• Excerpt to read
========================================================================
In this known region the relation between space and time is recognized
as motion. Motion is measured as velocity, and in velocity time and space
have a reciprocal relationship; that is, more space is the equivalent
of less time and vice versa. The most conservative assumption that we
can possibly make concerning the general relation of space and time, the
hypothesis that is by far the most probable representation of the underlying
truth, is that this relationship which holds good in the known phenomenon
also holds good in general. This hypothesis of a general reciprocal relation
between space and time has therefore been adopted as the first of the
assumptions of the new theory that will be developed in this work and
it may be regarded as the cornerstone of the entire theoretical structure.
When we thus
begin with a solid foundation based on extrapolation of an observed relationship
rather than starting with a purely arbitrary hypothesis, we will find
that the necessity for postulating that "things are different" in other
parts of the universe disappears, and we will be able to take the position
that the portion of the universe which is accessible to our observation
is a reasonably representative sample of the whole and that the physical
behavior of all other sectors of the universe can be deduced from the
relationships which we find in the observable regions. This means, of
course, that a large part of the existing structure of physical theory
must be discarded, regardless of the great skill and ingenuity that have
gone into its construction, as even the highest degree of competence cannot
derive the right answers from the wrong basic assumptions. Starting with
an untruth in physical theory is no different from making a false statement
in everyday life; in either case an ever widening structure of fabrication
is required in order to evade the contradictions which develop as a consequence
of the original deviation from the truth.
========================================================================
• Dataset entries
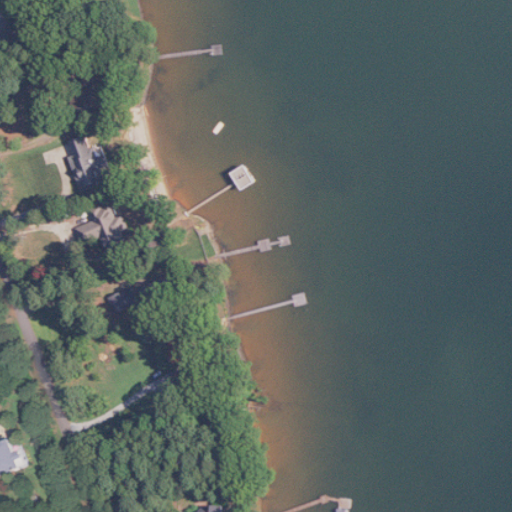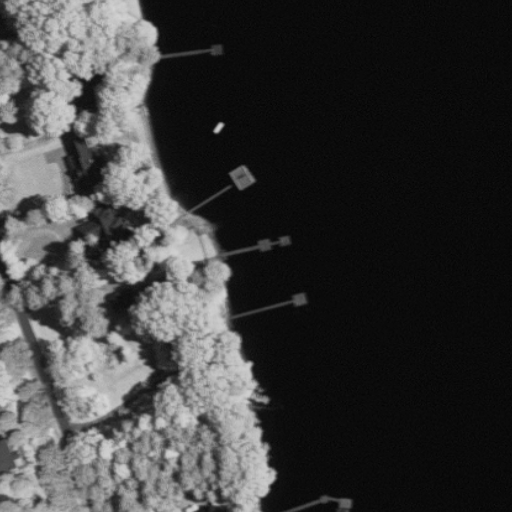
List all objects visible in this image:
road: (39, 139)
road: (54, 203)
building: (109, 228)
building: (109, 228)
building: (169, 286)
building: (166, 289)
building: (131, 297)
building: (126, 301)
building: (185, 348)
road: (49, 382)
building: (15, 456)
building: (16, 458)
building: (38, 499)
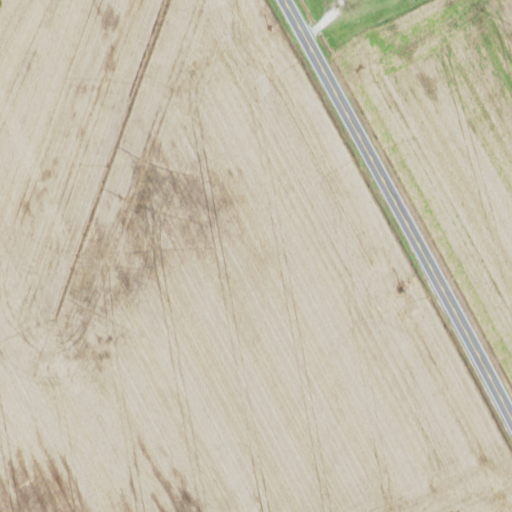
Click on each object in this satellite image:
road: (399, 208)
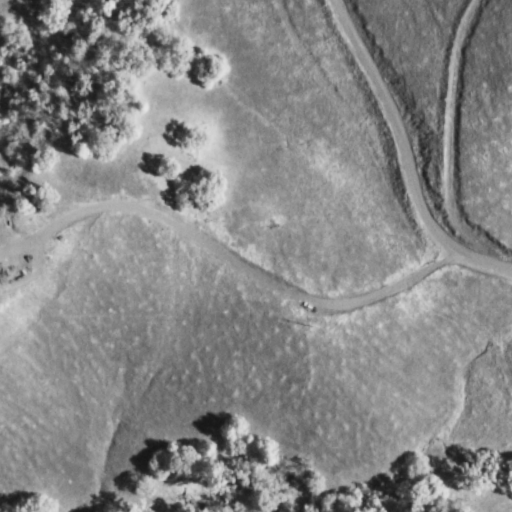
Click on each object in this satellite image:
road: (413, 150)
road: (232, 254)
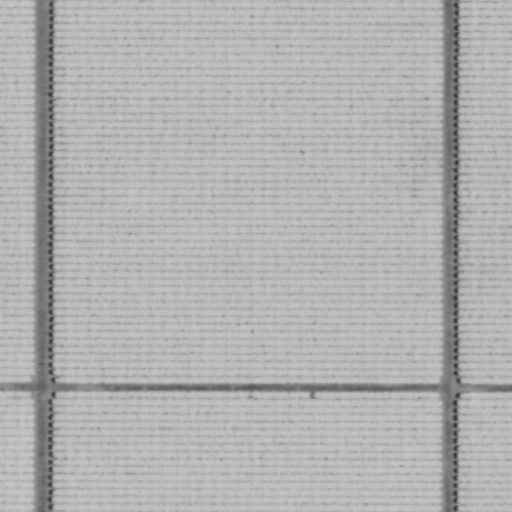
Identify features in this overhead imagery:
crop: (256, 256)
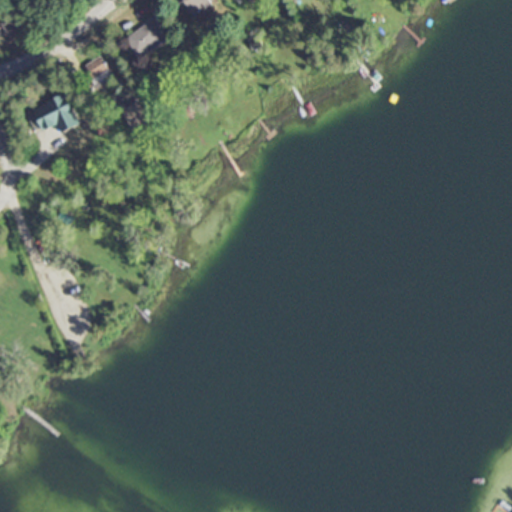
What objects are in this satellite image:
building: (237, 1)
building: (193, 5)
road: (101, 6)
building: (145, 36)
road: (54, 43)
building: (96, 71)
building: (50, 114)
road: (4, 194)
road: (27, 248)
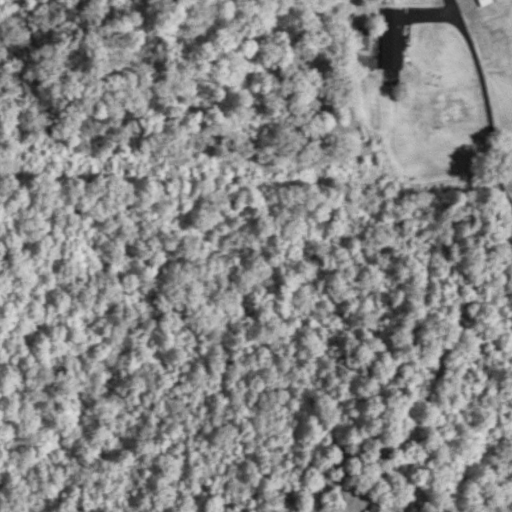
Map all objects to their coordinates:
building: (390, 39)
road: (483, 88)
road: (428, 378)
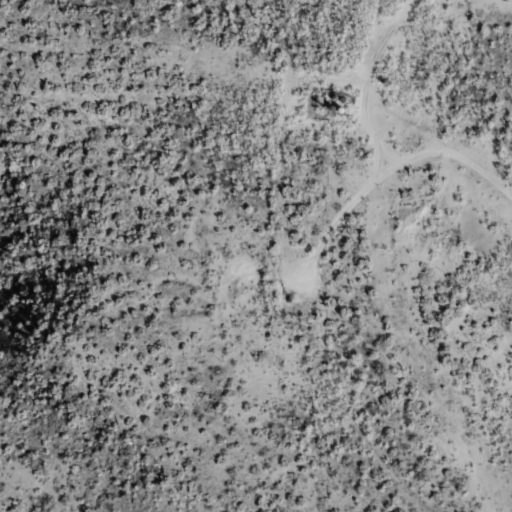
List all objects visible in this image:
road: (396, 205)
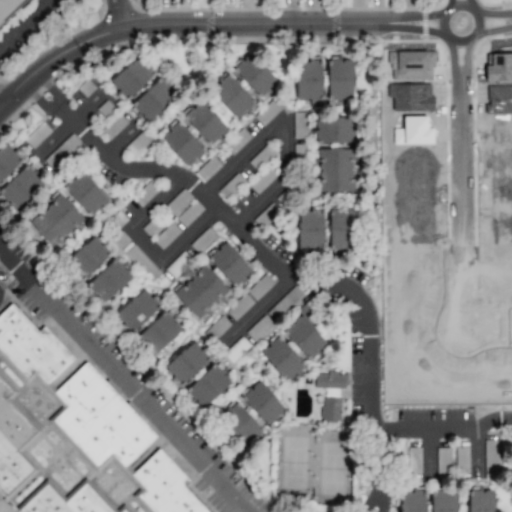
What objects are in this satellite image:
========================================================================
• Parts of the exercise
1. Rewrite the entries with object coordinates, changing every "satellite image" to "aerial photo" and leaving all else as it is. Leave the pictures out of your answer.
2. Continue the passage on the reciprocal relation between space and time from the point where it ends.

• Task results
1.
List all objects visible in this image:
road: (39, 139)
road: (54, 203)
building: (109, 228)
building: (109, 228)
building: (169, 286)
building: (166, 289)
building: (131, 297)
building: (126, 301)
building: (185, 348)
road: (49, 382)
building: (15, 456)
building: (16, 458)
building: (38, 499)
Click on each object in this aerial photo:
road: (399, 208)
Click on each object in this aerial photo:
road: (413, 150)
road: (232, 254)
Identify features in this overhead imagery:
crop: (256, 256)
What objects are in this aerial photo:
building: (237, 1)
building: (193, 5)
road: (101, 6)
building: (145, 36)
road: (54, 43)
building: (96, 71)
building: (50, 114)
road: (4, 194)
road: (27, 248)
Map all objects to their coordinates:
building: (390, 39)
road: (483, 88)
road: (428, 378)
List all objects visible in this image:
road: (396, 205)
What objects are in this aerial photo:

2.
Having arrived
at a logical hypothesis as to the general relationship between space and
time, let us now apply the same extrapolation process to the formation
of the additional assumptions that will be necessary for a complete description
of spacetime. It is clear that when the reciprocal assumption is made
it must immediately be followed by another. If space and time are reciprocally
related they must have the same dimensions. We have very little specific
knowledge of time, either as to dimensions or otherwise, but we do know
from observation that there are at least three dimensions of space, and
the simplest assumption which is consistent with the reciprocal hypothesis
and the observed properties of space is that both space and time are threedimensional.
Here again the assumption is merely an extrapolation from the known to
the unknown. We observe space to be threedimensional where we are in
direct contact with it, and by extension we assume that this is a general
characteristic valid throughout the universe. The reciprocal hypothesis
then requires the further extension of this assumption to time, a step
which may also be regarded as simply a generalization of the geometrical
properties of the more readily observed component of spacetime.
The third assumption
of the new theory is that space and time exist in discrete units. This,
too, is an extrapolation from known facts into the region that is unknown.
In the early days of science it was generally believed that all of the
primary physical phenomena were continuous and infinitely divisible, but
as knowledge has grown during the succeeding centuries one after another
of these phenomena has been found to exist only in units. The atomic structure
of matter was the first to be demonstrated. Later the unit of electricity
was isolated and still more recently the work of Planck made it clear
that radiant energy follows the same pattern. There is also strong evidence
for the existence of basic units in other phenomena, such as magnetism
for instance. Since experience shows that as our knowledge widens more
and more physical phenomena are proved to exist only in discrete units,
it is merely a reasonable extrapolation to assume that if all of the facts
were known this would also be found to be true with respect to the basic
entities, space and time.
These three assumptions
constitute the definition of spacetime which will be used in this work.
For maximum economy of hypotheses it will be further postulated that spacetime
as thus defined is the sole constituent of the physical universe.
We may then express the assumptions as to the physical nature of the universe
as follows:
FIRST FUNDAMENTAL
POSTULATE
The physical universe
is composed entirely of one component, spacetime, existing in three
dimensions, in discrete units, and in two reciprocal forms, space and
time.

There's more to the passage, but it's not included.